This repository contains my solutions to problems from Project Euler. All solutions are written in C++.
If you find any issues in any of the solutions, feel free to open an issue or put a pull request.
I found certain problems fascinating and have written down my approach to solve those problems. These are not the most optimal appoaches, but certainly better than bruteforcing.
The bruteforce approach to solve this would be to iterate from 0 till 1000000 and store the numbers in a string. Then lookup the index value from string like 1, 10, 100 etc and multiply those values to get the result. This approach is simple but takes up too much time to generate the string, also consuming more memory.
The general idea is to eliminate the need of a lookup string, given that Champernowne's constant has the unique property that it comprises of natural numbers written in concatenation, one can simply count what digit a certain index would point to.
1 digit numbers: 9 (1-9) 2 digit numbers: 90 (10-99) 3 digit numbers: 900 (100-999)
Likewise, we know number of n-digit numbers.
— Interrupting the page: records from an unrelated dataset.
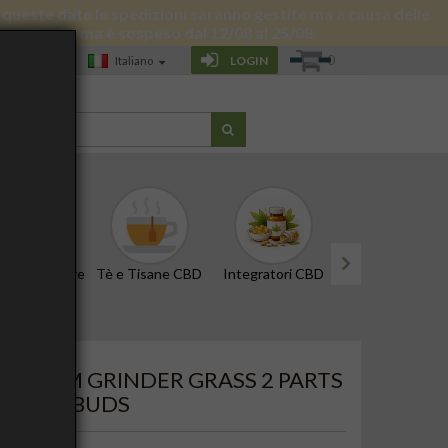
 di queste date le spedizioni saranno gestite ma a causa delle
 giornata a Roma è sospeso dal 12/08 al 25/08.
0
LOGIN
Italiano
G
CBD e Tinture
Tè e Tisane CBD
Integratori CBD
Edibili e Snack
next
est Buds
MINIUM GRINDER GRASS 2 PARTS
 - BEST BUDS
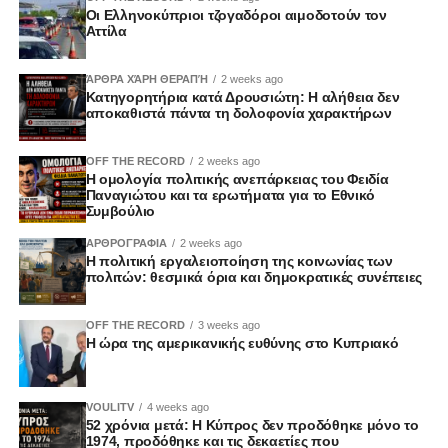
Οι Ελληνοκύπριοι τζογαδόροι αιμοδοτούν τον
Είναι όταν οι κοινωνίες θυμούνται ορισμένες γενοκτονίες
Αττίλα
και σιωπούν για άλλες. Όταν η ιστορική αλήθεια
υποτάσσεται σε γεωπολιτικά συμφέροντα. Όταν οι νεκροί
ΆΡΘΡΑ ΧΆΡΗ ΘΕΡΑΠΉ
2 weeks ago
Κατηγορητήρια κατά Δρουσιώτη: Η αλήθεια δεν
αποκτούν διαφορετική αξία ανάλογα με τη συγκυρία.
αποκαθιστά πάντα τη δολοφονία χαρακτήρων
Η αναγνώριση της Γενοκτονίας των Ποντίων δεν αποτελεί
OFF THE RECORD
2 weeks ago
πράξη εθνικής υπερηφάνειας μόνο. Είναι πράξη ιστορικής
Η ομολογία πολιτικής ανεπάρκειας του Φειδία
και ηθικής ευθύνης.
Παναγιώτου και τα ερωτήματα για το Εθνικό
Συμβούλιο
Το 1994, η Κυπριακή Βουλή προχώρησε στην υιοθέτηση
ΑΡΘΡΟΓΡΑΦΙΑ
2 weeks ago
ψηφίσματος για την αναγνώριση της Γενοκτονίας των
Η πολιτική εργαλειοποίηση της κοινωνίας των
πολιτών: θεσμικά όρια και δημοκρατικές συνέπειες
Ποντίων. Μια σημαντική απόφαση, αλλά χωρίς τότε τη
νομική ισχύ που θα έδινε ακόμη μεγαλύτερο βάρος και
OFF THE RECORD
3 weeks ago
θεσμική κατοχύρωση στη μνήμη.
Η ώρα της αμερικανικής ευθύνης στο Κυπριακό
Χρειάστηκαν περισσότερες από τρεις δεκαετίες ώστε να
γίνει το αυτονόητο.
VOULITV
4 weeks ago
52 χρόνια μετά: Η Κύπρος δεν προδόθηκε μόνο το
1974, προδόθηκε και τις δεκαετίες που
Τον Ιούνιο του 2025, η Βουλή των Αντιπροσώπων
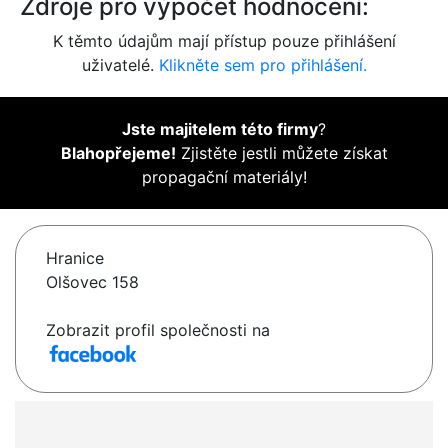
Zdroje pro výpočet hodnocení:
K těmto údajům mají přístup pouze přihlášení
uživatelé.
Klikněte sem pro přihlášení.
Jste majitelem této firmy
?
Blahopřejeme!
Zjistěte jestli můžete získat
propagační materiály!
Hranice
Olšovec 158
Zobrazit profil společnosti na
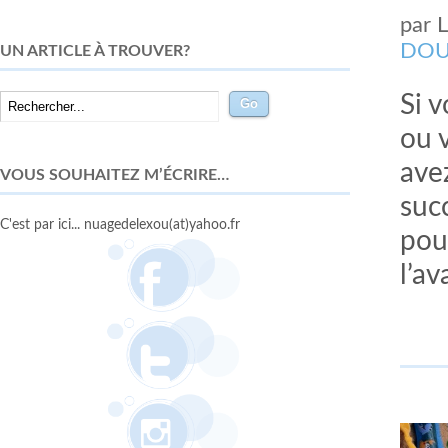
par
DOU
UN ARTICLE À TROUVER?
Si 
ou 
ave
VOUS SOUHAITEZ M’ÉCRIRE…
suc
C'est par ici... nuagedelexou(at)yahoo.fr
pou
l’av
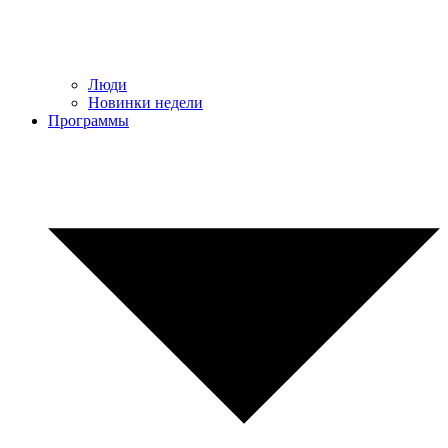
Люди
Новинки недели
Программы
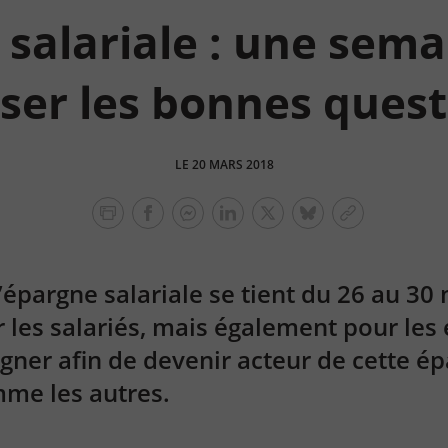
salariale : une sem
ser les bonnes quest
LE 20 MARS 2018
facebook
facebook
Linkedin
Twitter
bluesky
Copier
messenger
le
lien
’épargne salariale se tient du 26 au 30
r les salariés, mais également pour les 
gner afin de devenir acteur de cette é
mme les autres.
Based on this information, it is easy to calculate the number of digits the index would point to.
For example D(100):
100 > 9 (not over 1 digits)
100 < (90*2 + 9) (there are 180 (90*2) two digits and 9 one digits)
Based on the above statement, we know 100th index would point to a 2 digit number.
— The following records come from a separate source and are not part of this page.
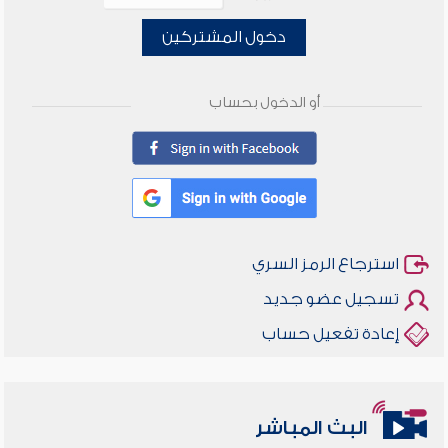
دخول المشتركين
أو الدخول بحساب
استرجاع الرمز السري
تسجيل عضو جديد
إعادة تفعيل حساب
أخلاقنا أصالة ومعاصرة
البث المباشر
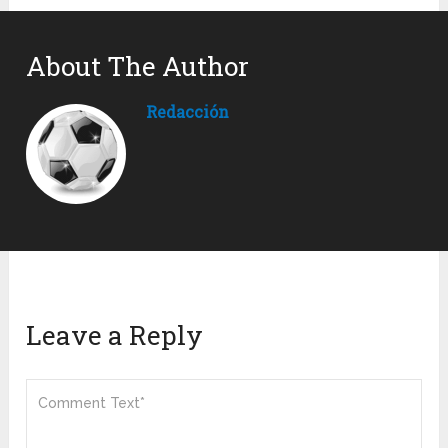
About The Author
Redacción
Leave a Reply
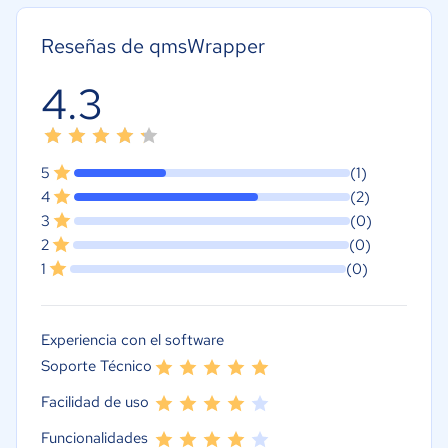
Reseñas de qmsWrapper
4.3
5
(1)
4
(2)
3
(0)
2
(0)
1
(0)
Experiencia con el software
Soporte Técnico
Facilidad de uso
Funcionalidades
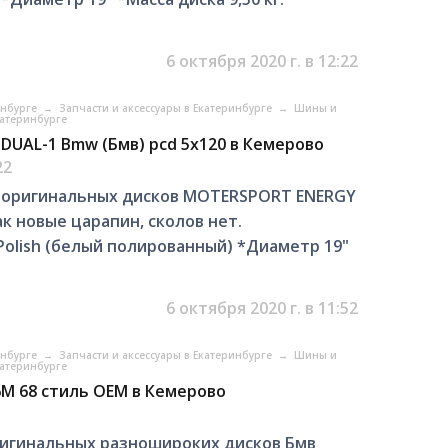
6 октября 2020 г. в 12:22
инбурге
→
Запчасти и аксессуары в Екатеринбурге
→
Шины и
катеринбурге
IDUAL-1 Bmw (Бмв) pcd 5x120 в Кемерово
22
 оригинальных дисков MOTERSPORT ENERGY
ак новые царапин, сколов нет.
Polish (белый полированный) *Диаметр 19"
6 октября 2020 г. в 11:52
инбурге
→
Запчасти и аксессуары в Екатеринбурге
→
Шины и
катеринбурге
M 68 стиль OEM в Кемерово
игинальных разношироких дисков Бмв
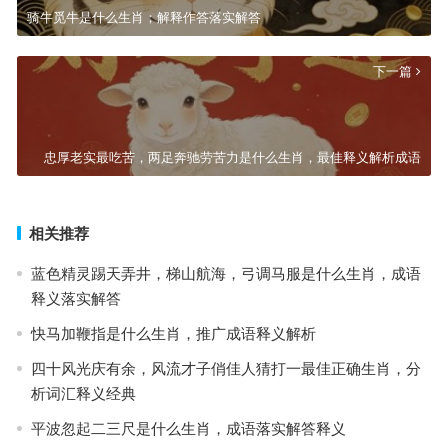
骑牛觅牛是什么生肖；解释作答落实解答
下一篇
忠厚老实最吃苦，两足奔驰劳苦力是什么生肖，最佳释义解析成语
相关推荐
蓝色精灵踢天弄井，梯山航海，弓调马服是什么生肖，成语
释义落实解答
快马加鞭指是什么生肖，推广成语释义解析
四十风光庆有余，风流才子俏佳人猜打一最佳正确生肖，分
析词汇释义经典
平波忽起二三尺是什么生肖，成语落实解答释义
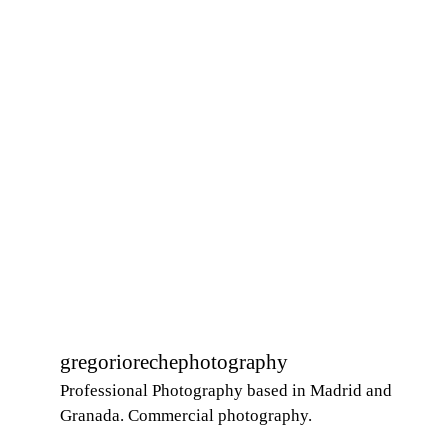
gregoriorechephotography
Professional Photography based in Madrid and
Granada. Commercial photography.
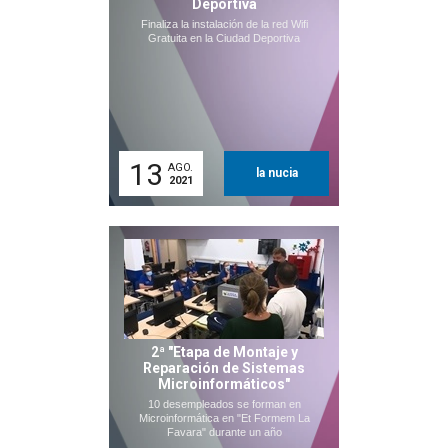
Deportiva
Finaliza la instalación de la red Wifi
Gratuita en la Ciudad Deportiva
13
AGO.
la nucia
2021
2ª "Etapa de Montaje y
Reparación de Sistemas
Microinformáticos"
10 desempleados se forman en
Microinformática en "Et Formem La
Favara" durante un año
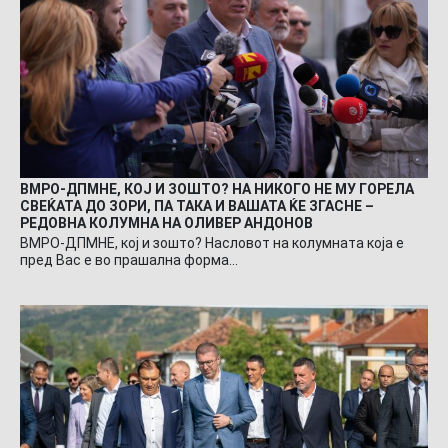
ВМРО-ДПМНЕ, КОЈ И ЗОШТО? НА НИКОГО НЕ МУ ГОРЕЛА
СВЕЌАТА ДО ЗОРИ, ПА ТАКА И ВАШАТА ЌЕ ЗГАСНЕ –
РЕДОВНА КОЛУМНА НА ОЛИВЕР АНДОНОВ
ВМРО-ДПМНЕ, кој и зошто? Насловот на колумната која е
пред Вас е во прашална форма…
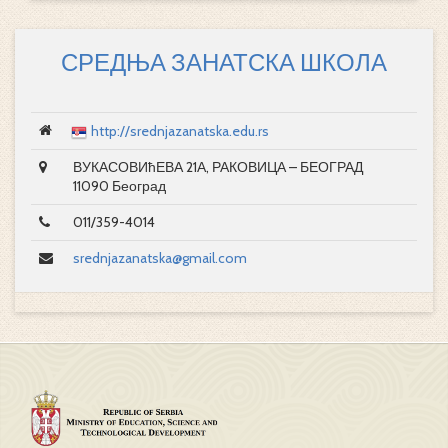
СРЕДЊА ЗАНАТСКА ШКОЛА
http://srednjazanatska.edu.rs
ВУКАСОВИћЕВА 21А, РАКОВИЦА – БЕОГРАД
11090 Београд
011/359-4014
srednjazanatska@gmail.com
Once the n of "n-digit" is figured out, we know the starting of the n digit number.
We know that 10 is the first 2 digit number.
Call this modified origin.
Then we shift the index to start from n-digit source rather than from 1.
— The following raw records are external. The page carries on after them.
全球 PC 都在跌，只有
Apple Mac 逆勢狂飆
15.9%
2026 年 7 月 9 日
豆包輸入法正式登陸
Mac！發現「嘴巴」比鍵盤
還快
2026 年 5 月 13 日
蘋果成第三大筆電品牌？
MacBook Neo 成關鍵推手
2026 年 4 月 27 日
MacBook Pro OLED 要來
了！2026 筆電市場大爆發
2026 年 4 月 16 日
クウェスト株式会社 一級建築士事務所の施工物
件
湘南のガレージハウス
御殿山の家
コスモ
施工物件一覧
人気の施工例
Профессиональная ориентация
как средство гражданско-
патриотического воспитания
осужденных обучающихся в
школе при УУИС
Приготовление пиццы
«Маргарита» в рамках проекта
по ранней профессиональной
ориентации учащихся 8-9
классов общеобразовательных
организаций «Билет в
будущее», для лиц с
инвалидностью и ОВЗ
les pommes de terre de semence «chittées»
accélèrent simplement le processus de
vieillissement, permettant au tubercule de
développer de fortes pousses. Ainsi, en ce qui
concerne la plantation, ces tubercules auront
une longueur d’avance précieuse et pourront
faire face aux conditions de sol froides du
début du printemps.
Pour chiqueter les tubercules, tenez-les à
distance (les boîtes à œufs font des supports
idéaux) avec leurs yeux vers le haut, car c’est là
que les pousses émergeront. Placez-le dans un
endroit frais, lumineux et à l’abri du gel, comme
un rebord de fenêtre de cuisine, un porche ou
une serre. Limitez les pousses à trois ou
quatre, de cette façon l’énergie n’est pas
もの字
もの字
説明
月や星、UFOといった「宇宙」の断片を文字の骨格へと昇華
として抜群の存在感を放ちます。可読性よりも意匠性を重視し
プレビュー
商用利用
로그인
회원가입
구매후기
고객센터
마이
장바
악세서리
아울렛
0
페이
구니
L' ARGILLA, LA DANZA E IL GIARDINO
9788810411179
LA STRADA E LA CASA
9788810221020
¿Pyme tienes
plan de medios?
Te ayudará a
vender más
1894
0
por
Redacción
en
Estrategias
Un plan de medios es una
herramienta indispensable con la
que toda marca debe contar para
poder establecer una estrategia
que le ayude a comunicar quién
Since two digit numbers start from 10, we have to eliminate all smaller length digits.
100 - 9*1(one digit number count) = 91.
Now we need to find 91st index of the series starting from 10.
Call this modified index;
Number of digits passed in that range: modified origin + (modified index / n), where n is the number of digits in modified origin.
10 + (91 / 2)
10 + 45 = 55
The value at (modified_index % n) - 1 index of the above result would be the value at original index.
91 % 2 - 1 = 1 - 1 = 0
At index 0, value = 5
Another example of D(1000):
1000 > 9 (one digit numbers)
1000 > (90*2 + 9) (two digit numbers)
1000 < (900*3 + 90*2 + 9) (three digit numbers)
1000th index lies over a three digit number.
modified origin = 100 (first three digit number)
modified index = 1000 - (9*1) - (90*2) = 811
modified origin + (modified index / n)
100 + (811 / 3)
100 + 270
370
index: (modified_index % n) - 1
index: (811 / 3) - 1
index: 0
0th index of 370: 3
1000th index of Champernowne's Constant : 3
Continued Fractions Problem 64/65/66
This is a specialized diophantine equation in the form:
X^2 - D(Y^2) = 1
and fundamental solutions exist if D is not a perfect square.
The solution (x,y) can be calculated by solving the continued fraction of sqrt(D) and evaluating the continued fraction.
For example : Read More on wikipedia
x^2 - 2(y^2) = 1
here D = 2;
so sqrt(D) in continued fractions = [1; (2)], with a period length 1.
Solving the continued fraction:
sqrt(2) = 1 + 1
---
2
= 3 / 2
And x = 3 and y = 2;
(3^2) - 2(2*2) = 9 - 8 = 1
Major point to remeber when working with compiled languages is that fundamental solution to certain values of D (421, 461, 881 etc) can go well beyond the range of integer value and thus, a bigger datatype is necessary to compute the values precisely.